▶ [Instructions for the task] Given the entries that follow, write out exactly the lines starting at the one containing "wet treats makes" and ending at the one containing "No Grain Added", both ends included, and only those.

###

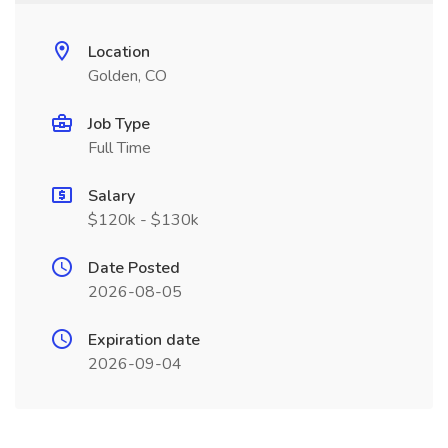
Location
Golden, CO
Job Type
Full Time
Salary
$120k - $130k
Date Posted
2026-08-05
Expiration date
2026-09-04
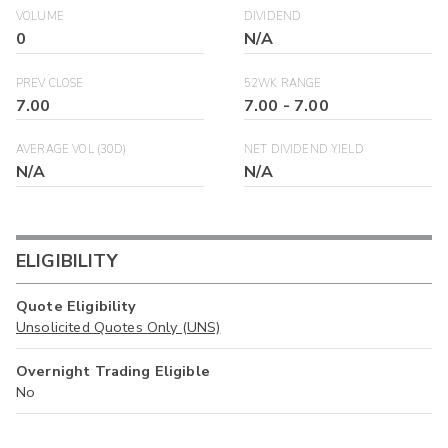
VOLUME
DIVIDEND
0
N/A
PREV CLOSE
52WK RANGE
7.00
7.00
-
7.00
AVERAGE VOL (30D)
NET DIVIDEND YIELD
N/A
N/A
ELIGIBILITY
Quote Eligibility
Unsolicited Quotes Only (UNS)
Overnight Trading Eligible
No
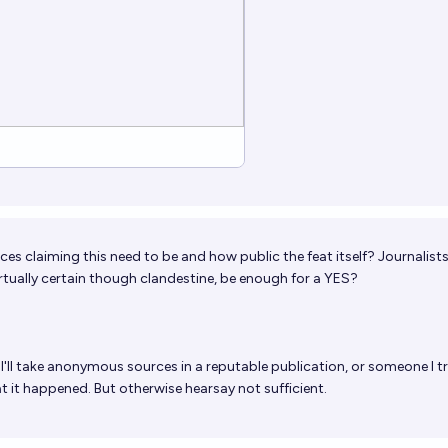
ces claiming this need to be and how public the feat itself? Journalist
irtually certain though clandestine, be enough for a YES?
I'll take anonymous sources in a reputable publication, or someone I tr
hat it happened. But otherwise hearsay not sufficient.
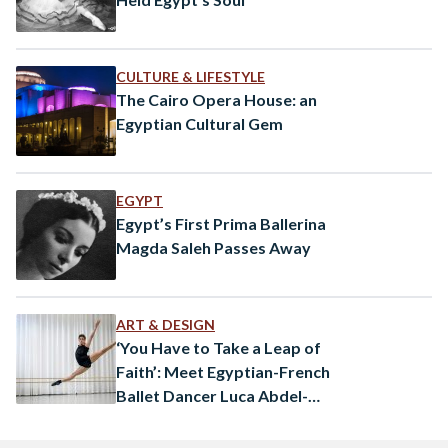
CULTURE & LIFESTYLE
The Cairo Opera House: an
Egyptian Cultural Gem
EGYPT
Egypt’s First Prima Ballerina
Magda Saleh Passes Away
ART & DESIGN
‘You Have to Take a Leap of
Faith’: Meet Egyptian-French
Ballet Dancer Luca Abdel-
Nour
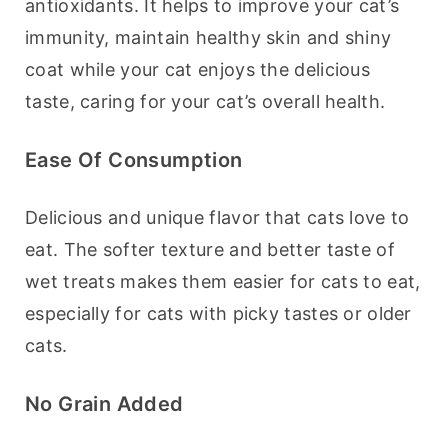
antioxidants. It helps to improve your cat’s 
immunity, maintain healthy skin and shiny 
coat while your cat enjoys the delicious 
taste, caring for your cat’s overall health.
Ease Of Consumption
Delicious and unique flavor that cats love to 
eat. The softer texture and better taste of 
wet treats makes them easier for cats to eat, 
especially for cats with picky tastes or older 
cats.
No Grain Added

###

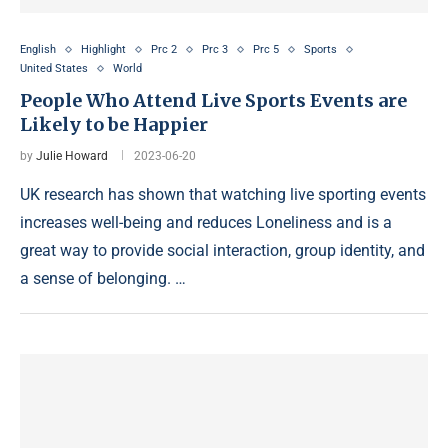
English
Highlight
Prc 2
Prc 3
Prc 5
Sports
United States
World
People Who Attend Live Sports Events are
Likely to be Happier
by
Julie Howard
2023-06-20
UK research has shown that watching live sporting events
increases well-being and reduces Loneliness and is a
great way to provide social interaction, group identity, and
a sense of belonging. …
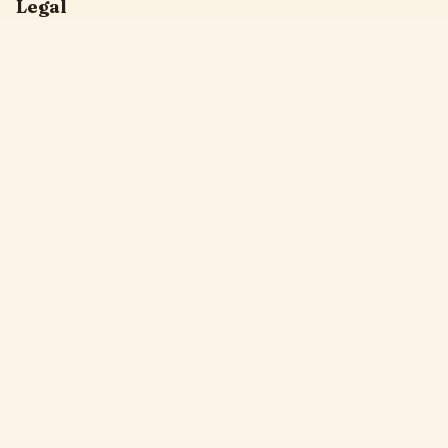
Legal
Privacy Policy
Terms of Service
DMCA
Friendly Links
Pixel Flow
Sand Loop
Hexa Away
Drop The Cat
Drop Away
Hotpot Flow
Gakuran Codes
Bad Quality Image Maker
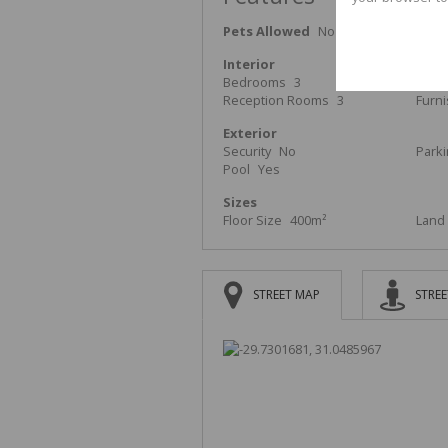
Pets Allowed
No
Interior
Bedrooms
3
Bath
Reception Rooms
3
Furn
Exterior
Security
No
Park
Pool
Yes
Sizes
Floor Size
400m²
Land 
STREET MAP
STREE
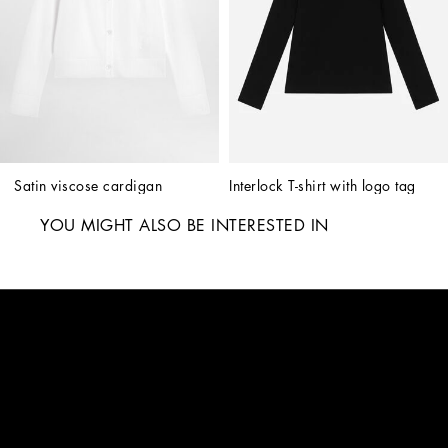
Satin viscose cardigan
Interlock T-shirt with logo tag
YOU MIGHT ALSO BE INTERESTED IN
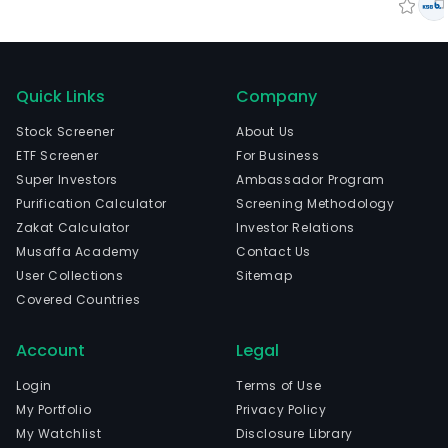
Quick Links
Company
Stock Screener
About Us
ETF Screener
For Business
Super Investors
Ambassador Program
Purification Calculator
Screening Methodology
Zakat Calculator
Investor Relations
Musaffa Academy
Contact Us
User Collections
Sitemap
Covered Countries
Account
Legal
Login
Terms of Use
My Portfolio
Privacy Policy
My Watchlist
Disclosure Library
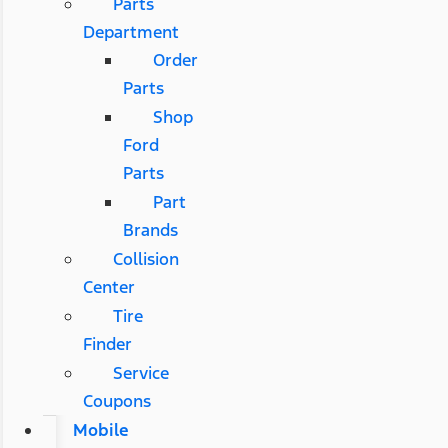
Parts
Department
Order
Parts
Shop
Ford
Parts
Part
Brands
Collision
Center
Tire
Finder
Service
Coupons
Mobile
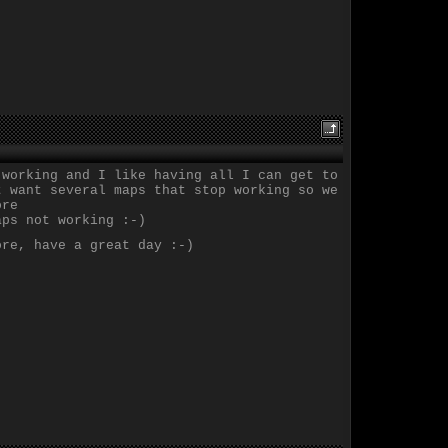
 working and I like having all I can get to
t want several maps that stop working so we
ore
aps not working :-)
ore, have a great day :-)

###

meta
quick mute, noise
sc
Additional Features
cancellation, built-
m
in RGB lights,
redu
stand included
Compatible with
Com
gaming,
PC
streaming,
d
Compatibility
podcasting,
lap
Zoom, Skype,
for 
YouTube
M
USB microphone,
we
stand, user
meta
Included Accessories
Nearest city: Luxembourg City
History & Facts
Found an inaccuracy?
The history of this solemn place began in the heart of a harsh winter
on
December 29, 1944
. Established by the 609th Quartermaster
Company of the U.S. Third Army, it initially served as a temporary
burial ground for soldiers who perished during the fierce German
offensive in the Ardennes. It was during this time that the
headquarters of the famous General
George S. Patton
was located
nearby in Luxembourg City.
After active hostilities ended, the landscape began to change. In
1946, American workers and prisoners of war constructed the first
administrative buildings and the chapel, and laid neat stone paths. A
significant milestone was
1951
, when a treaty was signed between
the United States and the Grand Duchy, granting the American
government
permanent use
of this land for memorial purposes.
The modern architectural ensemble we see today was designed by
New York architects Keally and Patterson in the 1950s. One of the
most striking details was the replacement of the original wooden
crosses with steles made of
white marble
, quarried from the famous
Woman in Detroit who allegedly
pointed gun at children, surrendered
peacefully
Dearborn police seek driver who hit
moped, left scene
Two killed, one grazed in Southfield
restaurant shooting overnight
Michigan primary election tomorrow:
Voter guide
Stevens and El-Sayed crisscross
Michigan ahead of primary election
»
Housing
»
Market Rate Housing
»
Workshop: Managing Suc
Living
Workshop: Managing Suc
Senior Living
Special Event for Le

###

▶ [Completed exercise]
wet treats makes them easier for cats to eat, 
especially for cats with picky tastes or older 
cats.
No Grain Added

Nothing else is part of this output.